DATA RECORDS:

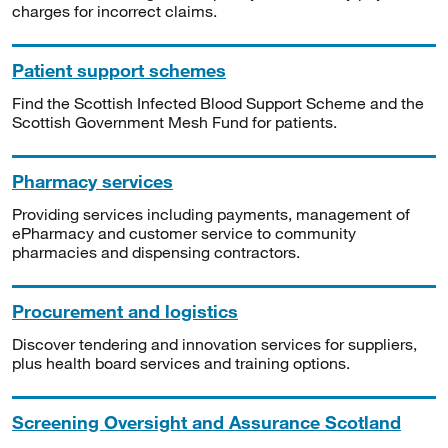
charges for incorrect claims.
Patient support schemes
Find the Scottish Infected Blood Support Scheme and the
Scottish Government Mesh Fund for patients.
Pharmacy services
Providing services including payments, management of
ePharmacy and customer service to community
pharmacies and dispensing contractors.
Procurement and logistics
Discover tendering and innovation services for suppliers,
plus health board services and training options.
Screening Oversight and Assurance Scotland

WHAT THE TASK REQUIRES: Beginning at the line that holds "Pharmacy services", write out word for word each line through the end of the records.

EXERCISE RESPONSE:
Pharmacy services
Providing services including payments, management of
ePharmacy and customer service to community
pharmacies and dispensing contractors.
Procurement and logistics
Discover tendering and innovation services for suppliers,
plus health board services and training options.
Screening Oversight and Assurance Scotland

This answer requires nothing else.